Nevertheless, in 2018 a number of bishops in the US were not willing to wait to verify the truth of the retired diplomat’s claims.
Hours about the Viganò dossier dropped, Bishop Joseph Strickland of Tyler, in Texas, wrote to his diocese saying: “Let us be clear that they are still allegations but as your shepherd I find them to be credible.” He even ordered his priests to post his statement on parish websites and across social media. Bishop Thomas Olmsted of Phoenix described Archbishop Viganò as a “man of truthfulness, faith and integrity", while the Archbishop of Oklahoma City, Paul Coakley, said he had the “deepest respect for Archbishop Viganó and his personal integrity” although admitted he did not “personal knowledge or experience of the details contained in his ‘testimony’.”
The Archbishop of San Francisco, Salvatore Cordileone, wrote in a letter to his flock: “From information I do have about a very few of the other statements Archbishop Viganò makes, I can confirm that they are true.” He went on: “I can attest that he is a man who served his mission with selfless dedication, who fulfilled well the Petrine mission entrusted to him.” Others, including the Archbishop of Denver, described Viganò as “a man of deep faith and integrity”. A more detailed breakdown of how the bishops responded can be found here.
No one in the McCarrick report comes out of it with their reputation enhanced. But the tragedy of Archbishop Viganò’s role is that he could have been the hero. In 2006, he flagged concerns about McCarrick’s behaviour and an opportunity to investigate him six years later. Instead, he weaponised the case to wage an ideological battle against Francis. Since then he has adopted an increasingly conspiratorial world view.

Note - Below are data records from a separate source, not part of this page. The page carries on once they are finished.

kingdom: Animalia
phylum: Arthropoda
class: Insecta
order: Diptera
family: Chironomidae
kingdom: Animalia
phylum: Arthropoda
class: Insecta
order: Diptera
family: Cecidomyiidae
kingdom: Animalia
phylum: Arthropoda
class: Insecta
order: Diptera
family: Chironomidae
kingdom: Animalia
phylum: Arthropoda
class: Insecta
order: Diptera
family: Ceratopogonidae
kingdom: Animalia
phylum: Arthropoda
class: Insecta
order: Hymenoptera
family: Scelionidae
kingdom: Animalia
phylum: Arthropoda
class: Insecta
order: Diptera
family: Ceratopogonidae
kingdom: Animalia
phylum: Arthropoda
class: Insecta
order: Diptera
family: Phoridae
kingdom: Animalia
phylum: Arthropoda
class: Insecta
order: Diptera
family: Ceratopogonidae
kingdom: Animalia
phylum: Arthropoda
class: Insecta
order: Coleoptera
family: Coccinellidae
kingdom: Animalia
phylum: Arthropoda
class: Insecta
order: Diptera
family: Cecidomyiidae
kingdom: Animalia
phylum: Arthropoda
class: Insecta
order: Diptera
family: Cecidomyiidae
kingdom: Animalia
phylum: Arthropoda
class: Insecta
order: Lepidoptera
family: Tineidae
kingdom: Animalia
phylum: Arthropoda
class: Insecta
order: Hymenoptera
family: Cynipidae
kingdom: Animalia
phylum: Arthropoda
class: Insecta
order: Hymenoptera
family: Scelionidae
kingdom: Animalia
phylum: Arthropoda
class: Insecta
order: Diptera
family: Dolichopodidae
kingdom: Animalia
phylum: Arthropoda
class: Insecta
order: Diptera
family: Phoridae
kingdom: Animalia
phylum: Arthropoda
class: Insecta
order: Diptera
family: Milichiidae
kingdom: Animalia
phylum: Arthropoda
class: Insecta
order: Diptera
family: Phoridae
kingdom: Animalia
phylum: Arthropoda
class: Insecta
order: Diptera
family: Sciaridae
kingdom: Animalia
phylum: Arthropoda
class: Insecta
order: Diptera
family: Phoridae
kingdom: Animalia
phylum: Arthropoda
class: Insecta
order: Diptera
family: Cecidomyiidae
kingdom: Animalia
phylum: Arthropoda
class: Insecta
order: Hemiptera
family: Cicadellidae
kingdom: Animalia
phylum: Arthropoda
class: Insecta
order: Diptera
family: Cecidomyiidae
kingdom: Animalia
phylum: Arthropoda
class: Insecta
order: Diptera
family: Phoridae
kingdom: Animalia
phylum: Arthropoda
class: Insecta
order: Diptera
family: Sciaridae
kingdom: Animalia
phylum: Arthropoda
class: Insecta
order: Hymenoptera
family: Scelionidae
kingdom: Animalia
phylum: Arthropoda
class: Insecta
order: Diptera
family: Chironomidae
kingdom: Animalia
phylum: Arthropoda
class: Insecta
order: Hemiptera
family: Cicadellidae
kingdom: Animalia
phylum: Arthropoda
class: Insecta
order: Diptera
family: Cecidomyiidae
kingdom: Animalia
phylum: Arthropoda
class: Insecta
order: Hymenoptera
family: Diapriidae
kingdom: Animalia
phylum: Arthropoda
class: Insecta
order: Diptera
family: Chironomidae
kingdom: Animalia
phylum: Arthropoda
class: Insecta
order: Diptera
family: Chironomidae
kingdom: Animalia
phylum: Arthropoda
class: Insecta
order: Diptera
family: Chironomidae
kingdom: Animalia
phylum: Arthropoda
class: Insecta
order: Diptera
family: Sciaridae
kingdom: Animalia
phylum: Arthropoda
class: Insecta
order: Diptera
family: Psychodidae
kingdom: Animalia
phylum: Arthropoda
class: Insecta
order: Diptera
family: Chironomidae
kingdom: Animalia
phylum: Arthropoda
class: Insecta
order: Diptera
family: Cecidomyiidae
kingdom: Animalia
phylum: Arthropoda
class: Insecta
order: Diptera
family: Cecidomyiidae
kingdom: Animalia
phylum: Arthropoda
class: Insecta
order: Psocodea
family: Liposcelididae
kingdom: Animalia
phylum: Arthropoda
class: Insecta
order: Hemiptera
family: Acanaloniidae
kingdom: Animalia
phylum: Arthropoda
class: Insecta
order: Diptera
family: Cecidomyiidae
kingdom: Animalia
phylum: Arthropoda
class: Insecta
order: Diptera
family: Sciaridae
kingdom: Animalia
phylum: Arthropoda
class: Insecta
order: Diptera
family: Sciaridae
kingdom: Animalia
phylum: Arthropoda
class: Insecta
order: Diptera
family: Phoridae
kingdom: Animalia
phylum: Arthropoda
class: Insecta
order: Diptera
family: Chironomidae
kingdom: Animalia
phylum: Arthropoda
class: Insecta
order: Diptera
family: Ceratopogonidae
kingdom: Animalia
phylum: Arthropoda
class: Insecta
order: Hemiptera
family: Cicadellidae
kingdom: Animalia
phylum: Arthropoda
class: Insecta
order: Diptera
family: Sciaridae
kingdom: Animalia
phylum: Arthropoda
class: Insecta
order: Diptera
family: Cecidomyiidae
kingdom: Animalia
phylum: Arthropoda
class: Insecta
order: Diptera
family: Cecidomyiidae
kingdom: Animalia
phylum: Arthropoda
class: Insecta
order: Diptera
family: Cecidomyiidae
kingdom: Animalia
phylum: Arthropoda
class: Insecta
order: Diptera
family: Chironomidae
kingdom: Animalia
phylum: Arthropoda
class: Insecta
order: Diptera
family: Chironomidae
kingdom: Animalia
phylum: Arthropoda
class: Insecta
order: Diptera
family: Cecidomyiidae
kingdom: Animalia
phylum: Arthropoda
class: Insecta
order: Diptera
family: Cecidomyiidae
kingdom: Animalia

Given what we now know about Viganò’s testimony the onus is on the bishops to correct any misleading statements. It is even more important given Viganò’s 2018 call on the Pope to resign. The Church’s catechism couldn’t be clearer: the Pope is “the visible source and foundation of the unity both of the bishops and of the whole company of the faithful” and that the “college or body of bishops has no authority unless united with the Roman Pontiff, Peter's successor, as its head”.
If the bishops who supported Archbishop Viganò don’t want to correct the record and continue to believe the former ambassador over the Pope then perhaps they should consider offering their resignations?